Collected data -

# # #

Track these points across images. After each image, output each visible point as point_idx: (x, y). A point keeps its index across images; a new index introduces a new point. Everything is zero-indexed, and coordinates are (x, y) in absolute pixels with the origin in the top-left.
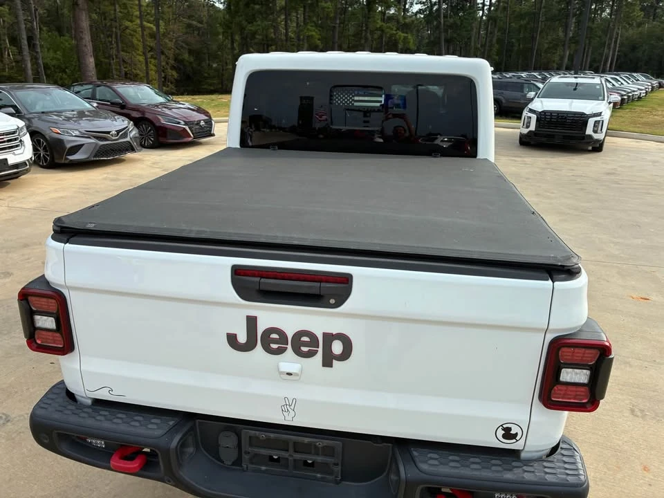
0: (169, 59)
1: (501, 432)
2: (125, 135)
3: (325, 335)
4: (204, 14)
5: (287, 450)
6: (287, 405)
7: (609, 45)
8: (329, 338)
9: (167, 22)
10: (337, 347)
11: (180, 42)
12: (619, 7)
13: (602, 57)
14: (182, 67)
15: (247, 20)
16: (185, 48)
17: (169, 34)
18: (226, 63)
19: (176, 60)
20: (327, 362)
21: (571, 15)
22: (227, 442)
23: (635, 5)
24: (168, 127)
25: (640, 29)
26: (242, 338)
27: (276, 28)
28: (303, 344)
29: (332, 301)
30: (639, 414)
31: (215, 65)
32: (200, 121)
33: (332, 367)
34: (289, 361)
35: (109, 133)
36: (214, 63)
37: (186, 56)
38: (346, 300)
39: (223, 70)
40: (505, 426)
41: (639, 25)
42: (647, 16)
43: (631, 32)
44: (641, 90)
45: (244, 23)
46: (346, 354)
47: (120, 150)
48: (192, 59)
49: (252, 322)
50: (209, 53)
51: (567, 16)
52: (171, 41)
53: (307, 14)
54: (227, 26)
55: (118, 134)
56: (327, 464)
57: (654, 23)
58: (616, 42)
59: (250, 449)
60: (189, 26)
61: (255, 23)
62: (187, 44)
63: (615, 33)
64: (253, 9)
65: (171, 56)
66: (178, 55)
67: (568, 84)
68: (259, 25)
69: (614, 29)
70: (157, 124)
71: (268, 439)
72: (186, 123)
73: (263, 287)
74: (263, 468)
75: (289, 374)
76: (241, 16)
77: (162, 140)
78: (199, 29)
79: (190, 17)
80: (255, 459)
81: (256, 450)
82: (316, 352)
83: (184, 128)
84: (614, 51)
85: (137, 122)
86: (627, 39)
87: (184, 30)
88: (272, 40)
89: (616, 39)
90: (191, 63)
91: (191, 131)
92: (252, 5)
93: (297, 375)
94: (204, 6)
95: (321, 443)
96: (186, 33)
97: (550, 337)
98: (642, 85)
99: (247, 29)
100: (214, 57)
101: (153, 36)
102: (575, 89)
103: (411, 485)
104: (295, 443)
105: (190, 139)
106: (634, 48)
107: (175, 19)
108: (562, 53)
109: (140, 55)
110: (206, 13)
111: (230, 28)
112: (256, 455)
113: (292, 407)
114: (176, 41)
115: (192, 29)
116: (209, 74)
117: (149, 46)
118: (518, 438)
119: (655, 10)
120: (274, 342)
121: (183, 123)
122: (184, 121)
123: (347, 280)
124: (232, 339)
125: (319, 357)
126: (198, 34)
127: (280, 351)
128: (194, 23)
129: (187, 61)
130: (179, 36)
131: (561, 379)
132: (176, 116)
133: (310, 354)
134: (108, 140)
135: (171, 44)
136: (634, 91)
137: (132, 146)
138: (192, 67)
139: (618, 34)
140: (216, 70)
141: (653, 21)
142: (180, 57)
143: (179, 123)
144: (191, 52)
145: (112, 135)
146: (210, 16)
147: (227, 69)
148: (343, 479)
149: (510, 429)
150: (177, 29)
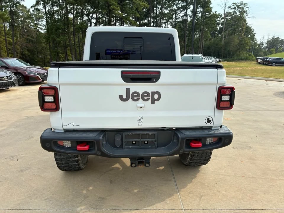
0: (18, 54)
1: (207, 120)
2: (11, 78)
3: (152, 92)
4: (35, 35)
5: (139, 139)
6: (140, 120)
7: (200, 47)
8: (153, 93)
9: (17, 38)
10: (156, 96)
11: (23, 46)
12: (203, 33)
13: (198, 51)
14: (24, 57)
15: (56, 36)
16: (26, 49)
17: (18, 43)
18: (46, 55)
19: (21, 54)
20: (153, 102)
21: (186, 36)
22: (118, 138)
23: (208, 32)
24: (30, 76)
25: (210, 41)
26: (125, 97)
27: (70, 40)
28: (145, 96)
29: (154, 80)
30: (236, 148)
31: (40, 56)
32: (45, 73)
33: (154, 103)
34: (141, 103)
35: (3, 77)
36: (40, 55)
37: (26, 52)
38: (159, 80)
39: (45, 58)
40: (207, 118)
41: (210, 40)
42: (212, 36)
43: (207, 42)
44: (214, 62)
45: (56, 38)
46: (159, 99)
47: (8, 85)
48: (29, 54)
49: (128, 90)
50: (37, 51)
51: (184, 37)
52: (19, 46)
53: (83, 34)
54: (47, 39)
55: (8, 78)
56: (152, 141)
57: (215, 39)
58: (202, 46)
59: (126, 140)
60: (28, 39)
61: (60, 37)
62: (27, 47)
63: (202, 43)
64: (59, 32)
65: (19, 52)
66: (23, 52)
67: (190, 57)
68: (62, 38)
69: (201, 41)
70: (25, 75)
71: (132, 135)
72: (38, 74)
73: (133, 77)
74: (130, 147)
75: (141, 108)
76: (54, 34)
77: (26, 81)
78: (32, 41)
79: (28, 36)
80: (128, 144)
81: (128, 140)
82: (150, 98)
83: (38, 76)
84: (202, 50)
85: (16, 74)
86: (206, 45)
87: (25, 41)
88: (68, 45)
89: (202, 45)
90: (29, 55)
91: (41, 77)
92: (58, 30)
93: (143, 107)
94: (34, 31)
95: (151, 133)
96: (26, 42)
97: (218, 86)
98: (213, 60)
99: (57, 40)
100: (41, 53)
101: (10, 44)
102: (192, 59)
103: (182, 139)
104: (142, 135)
105: (40, 81)
106: (209, 48)
107: (21, 37)
108: (184, 50)
109: (4, 52)
110: (35, 34)
111: (49, 40)
112: (128, 142)
113: (141, 120)
114: (21, 46)
115: (29, 41)
116: (38, 60)
117: (9, 48)
118: (211, 122)
119: (215, 34)
120: (135, 96)
121: (37, 74)
122: (37, 73)
123: (159, 73)
124: (121, 97)
125: (150, 101)
126: (32, 43)
127: (138, 100)
128: (30, 38)
129: (27, 55)
130: (23, 44)
131: (222, 100)
132: (34, 71)
133: (148, 100)
134: (3, 81)
135: (19, 47)
136: (211, 63)
137: (14, 83)
138: (29, 57)
139: (203, 43)
140: (41, 58)
141: (214, 38)
142: (24, 53)
143: (35, 74)
144: (28, 50)
145: (5, 78)
146: (38, 35)
147: (46, 58)
148: (158, 147)
149: (209, 119)
150: (22, 41)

# # #

PROMPT -
From the records above, print exactly the lines that run from the line with "29: (332, 301)" to the line with "100: (214, 57)", inclusive.

ANSWER BELOW -
29: (332, 301)
30: (639, 414)
31: (215, 65)
32: (200, 121)
33: (332, 367)
34: (289, 361)
35: (109, 133)
36: (214, 63)
37: (186, 56)
38: (346, 300)
39: (223, 70)
40: (505, 426)
41: (639, 25)
42: (647, 16)
43: (631, 32)
44: (641, 90)
45: (244, 23)
46: (346, 354)
47: (120, 150)
48: (192, 59)
49: (252, 322)
50: (209, 53)
51: (567, 16)
52: (171, 41)
53: (307, 14)
54: (227, 26)
55: (118, 134)
56: (327, 464)
57: (654, 23)
58: (616, 42)
59: (250, 449)
60: (189, 26)
61: (255, 23)
62: (187, 44)
63: (615, 33)
64: (253, 9)
65: (171, 56)
66: (178, 55)
67: (568, 84)
68: (259, 25)
69: (614, 29)
70: (157, 124)
71: (268, 439)
72: (186, 123)
73: (263, 287)
74: (263, 468)
75: (289, 374)
76: (241, 16)
77: (162, 140)
78: (199, 29)
79: (190, 17)
80: (255, 459)
81: (256, 450)
82: (316, 352)
83: (184, 128)
84: (614, 51)
85: (137, 122)
86: (627, 39)
87: (184, 30)
88: (272, 40)
89: (616, 39)
90: (191, 63)
91: (191, 131)
92: (252, 5)
93: (297, 375)
94: (204, 6)
95: (321, 443)
96: (186, 33)
97: (550, 337)
98: (642, 85)
99: (247, 29)
100: (214, 57)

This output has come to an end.